• Exercise a:
Translate this sentence from the interview into Spanish: "Long before there was “art”, there were rituals and symbolic objects."

• Text passage:
———

Siri Hustvedt: Intersubjectivity, Curiosity and an Ivory Hedgehog – ArtScene Trondheim


Siri Hustvedt: Intersubjectivity, Curiosity and an Ivory Hedgehog

Intervju, 26.06.2019

American writer Siri Hustvedt is ever relevant, be it with academic articles on anything from neuroscience to literary history, or with lectures, poetry, essays, and not least, novels. She has recently published the novel Memories of the Future, which also includes her own drawings. Visual art plays an important role in a number of her fictional stories and is the topic of many of her essays. When Siri visited Trondheim for a conference about the 17th century writer and thinker Margaret Cavendish, ArtScene Trondheim had the pleasure of meeting her and talk about what art can be.

Märit Aronsson: I’d like to start with a great question; what is art?

Siri Hustvedt: There is no consensus about what art is, but it is certainly not limited to the paintings and sculptures in a museum or gallery. Long before there was “art”, there were rituals and symbolic objects. I think of art as the creative impulse in human beings to make something outside themselves that in one way or another represents their experience of the world. It’s a social act that takes place between self and other and turns that between into an objective reality. Sometimes it is a concrete thing, sometimes not, but the urge to make is human, whether it’s a totem, a poem, or a work of conceptual art.

———

• Material for this exercise:
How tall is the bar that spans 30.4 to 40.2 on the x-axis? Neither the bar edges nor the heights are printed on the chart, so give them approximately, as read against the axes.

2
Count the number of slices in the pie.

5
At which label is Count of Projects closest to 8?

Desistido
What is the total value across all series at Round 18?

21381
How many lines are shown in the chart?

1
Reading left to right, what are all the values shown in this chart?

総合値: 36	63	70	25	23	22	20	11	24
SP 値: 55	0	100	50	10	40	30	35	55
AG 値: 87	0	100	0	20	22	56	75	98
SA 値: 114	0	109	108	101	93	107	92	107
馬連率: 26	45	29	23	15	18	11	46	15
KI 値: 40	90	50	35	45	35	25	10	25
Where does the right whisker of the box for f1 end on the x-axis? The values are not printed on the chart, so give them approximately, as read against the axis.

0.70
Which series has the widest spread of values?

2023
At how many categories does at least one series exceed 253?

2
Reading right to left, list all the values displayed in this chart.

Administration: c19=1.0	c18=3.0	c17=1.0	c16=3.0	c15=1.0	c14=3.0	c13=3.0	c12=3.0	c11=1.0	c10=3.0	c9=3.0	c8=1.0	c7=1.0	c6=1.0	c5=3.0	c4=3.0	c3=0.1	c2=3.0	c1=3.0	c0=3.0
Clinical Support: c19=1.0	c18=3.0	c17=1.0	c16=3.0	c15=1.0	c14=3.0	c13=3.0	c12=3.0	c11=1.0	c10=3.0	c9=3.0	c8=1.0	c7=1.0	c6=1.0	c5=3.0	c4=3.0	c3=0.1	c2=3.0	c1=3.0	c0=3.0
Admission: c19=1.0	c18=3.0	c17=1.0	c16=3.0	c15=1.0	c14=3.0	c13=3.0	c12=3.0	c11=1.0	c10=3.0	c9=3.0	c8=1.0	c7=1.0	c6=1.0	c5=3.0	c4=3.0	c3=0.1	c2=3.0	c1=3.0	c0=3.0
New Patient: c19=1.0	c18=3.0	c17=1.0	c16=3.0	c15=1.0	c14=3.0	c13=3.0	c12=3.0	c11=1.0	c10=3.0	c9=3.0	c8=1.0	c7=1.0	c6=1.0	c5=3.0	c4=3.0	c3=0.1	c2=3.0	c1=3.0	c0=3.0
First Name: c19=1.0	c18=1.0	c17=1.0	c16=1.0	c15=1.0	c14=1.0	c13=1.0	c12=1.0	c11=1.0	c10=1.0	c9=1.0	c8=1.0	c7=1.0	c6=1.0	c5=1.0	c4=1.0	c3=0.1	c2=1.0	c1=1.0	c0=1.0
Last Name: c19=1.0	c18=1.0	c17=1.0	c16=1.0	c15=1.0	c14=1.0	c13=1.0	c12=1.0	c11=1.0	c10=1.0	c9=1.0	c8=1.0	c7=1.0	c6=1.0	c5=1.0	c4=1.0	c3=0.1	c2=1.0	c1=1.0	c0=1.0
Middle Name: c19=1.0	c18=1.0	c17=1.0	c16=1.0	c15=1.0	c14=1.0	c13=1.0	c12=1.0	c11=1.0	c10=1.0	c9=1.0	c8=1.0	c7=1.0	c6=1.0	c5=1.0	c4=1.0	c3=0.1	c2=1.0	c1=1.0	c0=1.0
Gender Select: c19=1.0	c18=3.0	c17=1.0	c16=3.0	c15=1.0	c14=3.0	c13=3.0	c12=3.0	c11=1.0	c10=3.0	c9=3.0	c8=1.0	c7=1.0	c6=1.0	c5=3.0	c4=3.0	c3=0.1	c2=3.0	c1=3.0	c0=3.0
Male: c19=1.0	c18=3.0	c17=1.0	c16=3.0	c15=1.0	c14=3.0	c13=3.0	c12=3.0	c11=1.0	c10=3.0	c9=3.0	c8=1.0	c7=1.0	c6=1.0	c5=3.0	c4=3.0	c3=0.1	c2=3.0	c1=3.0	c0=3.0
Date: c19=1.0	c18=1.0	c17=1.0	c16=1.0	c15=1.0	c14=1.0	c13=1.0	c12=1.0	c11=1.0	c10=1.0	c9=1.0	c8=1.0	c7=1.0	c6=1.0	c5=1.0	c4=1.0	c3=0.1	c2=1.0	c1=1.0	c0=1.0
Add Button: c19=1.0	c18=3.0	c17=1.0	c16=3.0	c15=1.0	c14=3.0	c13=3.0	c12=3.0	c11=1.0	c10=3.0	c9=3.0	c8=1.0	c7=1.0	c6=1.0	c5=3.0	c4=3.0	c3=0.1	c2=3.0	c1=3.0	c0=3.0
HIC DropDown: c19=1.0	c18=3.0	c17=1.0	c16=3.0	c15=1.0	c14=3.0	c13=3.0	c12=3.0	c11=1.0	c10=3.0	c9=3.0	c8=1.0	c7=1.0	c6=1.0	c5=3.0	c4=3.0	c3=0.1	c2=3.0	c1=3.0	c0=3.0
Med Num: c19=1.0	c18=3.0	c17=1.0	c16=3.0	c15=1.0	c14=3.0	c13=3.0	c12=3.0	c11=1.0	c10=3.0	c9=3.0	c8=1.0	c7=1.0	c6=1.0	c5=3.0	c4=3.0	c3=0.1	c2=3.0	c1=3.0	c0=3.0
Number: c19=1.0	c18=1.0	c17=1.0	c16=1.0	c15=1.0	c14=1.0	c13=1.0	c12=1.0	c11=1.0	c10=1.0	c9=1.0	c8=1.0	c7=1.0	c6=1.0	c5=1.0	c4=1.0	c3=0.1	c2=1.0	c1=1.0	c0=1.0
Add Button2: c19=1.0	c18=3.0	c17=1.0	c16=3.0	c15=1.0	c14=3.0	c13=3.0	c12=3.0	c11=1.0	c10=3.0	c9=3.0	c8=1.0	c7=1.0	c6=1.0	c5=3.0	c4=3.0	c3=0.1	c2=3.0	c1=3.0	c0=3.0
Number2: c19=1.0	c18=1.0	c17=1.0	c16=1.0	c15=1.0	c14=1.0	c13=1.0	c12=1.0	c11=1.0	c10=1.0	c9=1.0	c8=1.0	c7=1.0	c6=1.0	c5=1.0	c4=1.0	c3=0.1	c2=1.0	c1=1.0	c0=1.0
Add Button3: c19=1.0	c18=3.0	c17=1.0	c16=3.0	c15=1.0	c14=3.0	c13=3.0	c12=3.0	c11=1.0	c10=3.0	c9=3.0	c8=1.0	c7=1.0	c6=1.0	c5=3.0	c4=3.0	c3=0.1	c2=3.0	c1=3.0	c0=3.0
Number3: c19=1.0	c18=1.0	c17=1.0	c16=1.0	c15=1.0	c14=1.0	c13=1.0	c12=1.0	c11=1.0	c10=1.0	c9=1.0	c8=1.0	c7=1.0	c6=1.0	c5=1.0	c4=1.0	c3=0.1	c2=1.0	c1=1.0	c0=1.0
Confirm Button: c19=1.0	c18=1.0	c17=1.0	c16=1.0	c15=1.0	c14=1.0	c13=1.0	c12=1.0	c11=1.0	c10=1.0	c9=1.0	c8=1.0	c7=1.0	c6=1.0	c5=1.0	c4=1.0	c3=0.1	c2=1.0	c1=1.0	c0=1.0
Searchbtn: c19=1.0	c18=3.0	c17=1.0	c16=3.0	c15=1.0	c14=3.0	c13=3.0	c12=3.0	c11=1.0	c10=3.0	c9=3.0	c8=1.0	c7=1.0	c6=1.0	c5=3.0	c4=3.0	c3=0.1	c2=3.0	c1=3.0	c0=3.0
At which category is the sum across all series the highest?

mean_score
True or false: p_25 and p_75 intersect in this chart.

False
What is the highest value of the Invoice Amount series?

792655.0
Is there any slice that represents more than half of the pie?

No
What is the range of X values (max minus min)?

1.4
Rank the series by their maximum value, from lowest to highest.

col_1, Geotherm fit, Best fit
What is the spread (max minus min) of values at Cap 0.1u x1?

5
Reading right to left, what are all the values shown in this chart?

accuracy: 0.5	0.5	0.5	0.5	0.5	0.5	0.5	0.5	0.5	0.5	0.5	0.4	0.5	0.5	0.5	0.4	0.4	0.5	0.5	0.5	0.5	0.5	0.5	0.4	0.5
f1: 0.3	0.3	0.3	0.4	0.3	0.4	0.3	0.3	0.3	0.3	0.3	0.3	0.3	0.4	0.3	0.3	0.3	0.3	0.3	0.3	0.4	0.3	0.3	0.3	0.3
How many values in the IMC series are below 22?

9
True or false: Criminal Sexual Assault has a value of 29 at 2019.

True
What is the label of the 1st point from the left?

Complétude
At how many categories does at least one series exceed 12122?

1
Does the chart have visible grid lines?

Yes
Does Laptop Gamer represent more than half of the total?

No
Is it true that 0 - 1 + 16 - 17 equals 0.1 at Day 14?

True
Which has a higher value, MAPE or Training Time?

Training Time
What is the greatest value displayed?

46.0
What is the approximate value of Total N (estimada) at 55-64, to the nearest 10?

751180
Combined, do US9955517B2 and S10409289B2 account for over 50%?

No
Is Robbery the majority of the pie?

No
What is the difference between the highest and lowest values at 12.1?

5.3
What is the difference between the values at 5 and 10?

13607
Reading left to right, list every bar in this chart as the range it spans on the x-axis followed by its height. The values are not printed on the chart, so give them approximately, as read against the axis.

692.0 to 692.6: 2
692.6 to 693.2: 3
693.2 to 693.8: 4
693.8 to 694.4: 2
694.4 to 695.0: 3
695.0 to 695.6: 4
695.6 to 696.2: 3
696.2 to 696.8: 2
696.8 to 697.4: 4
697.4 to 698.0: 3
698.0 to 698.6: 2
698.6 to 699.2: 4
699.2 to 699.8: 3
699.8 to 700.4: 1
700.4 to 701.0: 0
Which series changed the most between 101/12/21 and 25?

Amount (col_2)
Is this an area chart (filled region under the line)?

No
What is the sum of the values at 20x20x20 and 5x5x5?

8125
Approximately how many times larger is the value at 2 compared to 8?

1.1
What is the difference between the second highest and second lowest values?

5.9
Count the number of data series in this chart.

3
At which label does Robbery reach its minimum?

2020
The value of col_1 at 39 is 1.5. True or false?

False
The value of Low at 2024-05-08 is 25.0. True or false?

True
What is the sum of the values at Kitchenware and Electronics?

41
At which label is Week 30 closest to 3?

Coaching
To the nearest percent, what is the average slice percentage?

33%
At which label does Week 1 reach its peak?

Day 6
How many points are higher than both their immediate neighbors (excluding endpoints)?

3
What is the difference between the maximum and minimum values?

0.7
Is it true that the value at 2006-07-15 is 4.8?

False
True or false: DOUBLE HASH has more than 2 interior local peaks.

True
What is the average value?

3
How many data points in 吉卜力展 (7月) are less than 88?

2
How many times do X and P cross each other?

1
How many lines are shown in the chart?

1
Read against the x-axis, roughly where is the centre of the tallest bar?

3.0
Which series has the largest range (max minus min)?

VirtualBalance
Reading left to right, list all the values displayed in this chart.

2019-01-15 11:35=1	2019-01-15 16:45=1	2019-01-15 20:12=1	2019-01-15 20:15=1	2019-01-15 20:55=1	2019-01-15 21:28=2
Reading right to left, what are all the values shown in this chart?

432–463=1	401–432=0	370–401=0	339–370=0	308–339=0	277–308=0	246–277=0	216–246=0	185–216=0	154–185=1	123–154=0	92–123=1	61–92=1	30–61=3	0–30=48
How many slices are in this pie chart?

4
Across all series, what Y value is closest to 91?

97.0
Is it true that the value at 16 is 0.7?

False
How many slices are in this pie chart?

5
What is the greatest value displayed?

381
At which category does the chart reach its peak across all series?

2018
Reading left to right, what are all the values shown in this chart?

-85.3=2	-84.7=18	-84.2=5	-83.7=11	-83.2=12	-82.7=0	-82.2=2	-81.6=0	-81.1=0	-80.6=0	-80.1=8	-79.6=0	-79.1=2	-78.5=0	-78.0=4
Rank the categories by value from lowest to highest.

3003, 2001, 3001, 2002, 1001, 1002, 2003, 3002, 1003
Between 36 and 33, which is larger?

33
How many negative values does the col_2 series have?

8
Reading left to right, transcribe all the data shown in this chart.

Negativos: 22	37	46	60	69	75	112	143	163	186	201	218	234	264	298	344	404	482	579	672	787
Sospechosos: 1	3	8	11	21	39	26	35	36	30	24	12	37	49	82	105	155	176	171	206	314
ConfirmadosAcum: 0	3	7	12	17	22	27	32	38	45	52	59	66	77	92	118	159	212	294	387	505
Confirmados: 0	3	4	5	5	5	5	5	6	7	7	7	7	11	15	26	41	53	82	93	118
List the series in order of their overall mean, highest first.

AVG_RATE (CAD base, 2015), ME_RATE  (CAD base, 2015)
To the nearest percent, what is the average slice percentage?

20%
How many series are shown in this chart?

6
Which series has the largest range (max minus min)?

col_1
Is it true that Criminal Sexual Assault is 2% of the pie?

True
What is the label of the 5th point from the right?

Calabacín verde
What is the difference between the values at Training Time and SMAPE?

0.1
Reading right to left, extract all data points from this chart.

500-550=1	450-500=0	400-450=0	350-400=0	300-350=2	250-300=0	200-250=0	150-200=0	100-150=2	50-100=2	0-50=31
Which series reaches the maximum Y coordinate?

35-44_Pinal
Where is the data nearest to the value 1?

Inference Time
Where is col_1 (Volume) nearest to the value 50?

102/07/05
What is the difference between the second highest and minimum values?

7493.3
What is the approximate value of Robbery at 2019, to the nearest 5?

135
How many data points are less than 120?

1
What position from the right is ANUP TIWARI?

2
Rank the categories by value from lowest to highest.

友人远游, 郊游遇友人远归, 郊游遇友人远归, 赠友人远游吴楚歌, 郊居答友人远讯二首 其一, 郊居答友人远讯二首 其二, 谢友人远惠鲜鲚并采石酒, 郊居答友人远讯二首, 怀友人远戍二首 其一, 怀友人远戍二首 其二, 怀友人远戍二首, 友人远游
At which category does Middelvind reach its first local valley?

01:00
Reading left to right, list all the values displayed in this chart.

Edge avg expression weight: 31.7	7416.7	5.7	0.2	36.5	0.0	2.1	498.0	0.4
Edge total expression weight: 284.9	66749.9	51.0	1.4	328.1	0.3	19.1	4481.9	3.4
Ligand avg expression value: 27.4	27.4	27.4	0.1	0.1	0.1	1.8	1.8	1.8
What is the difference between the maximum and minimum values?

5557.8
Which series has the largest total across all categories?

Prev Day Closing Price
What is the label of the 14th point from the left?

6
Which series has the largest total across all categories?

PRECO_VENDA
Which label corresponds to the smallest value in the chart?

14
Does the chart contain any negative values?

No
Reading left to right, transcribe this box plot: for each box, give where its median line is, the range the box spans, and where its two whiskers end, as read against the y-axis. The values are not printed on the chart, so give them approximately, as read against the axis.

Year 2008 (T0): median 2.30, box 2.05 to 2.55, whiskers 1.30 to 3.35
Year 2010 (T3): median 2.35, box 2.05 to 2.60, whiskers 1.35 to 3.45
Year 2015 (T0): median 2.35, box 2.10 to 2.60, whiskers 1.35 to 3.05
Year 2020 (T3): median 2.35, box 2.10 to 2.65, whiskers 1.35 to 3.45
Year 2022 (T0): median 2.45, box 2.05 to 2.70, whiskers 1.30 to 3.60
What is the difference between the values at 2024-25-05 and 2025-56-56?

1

———

• Exercise b:
List every line of the entries that contains the string "local". Case counts.

• Your response a:
Mucho antes de que existiera el «arte», había rituales y objetos simbólicos.

• Your response b:
True or false: DOUBLE HASH has more than 2 interior local peaks.
At which category does Middelvind reach its first local valley?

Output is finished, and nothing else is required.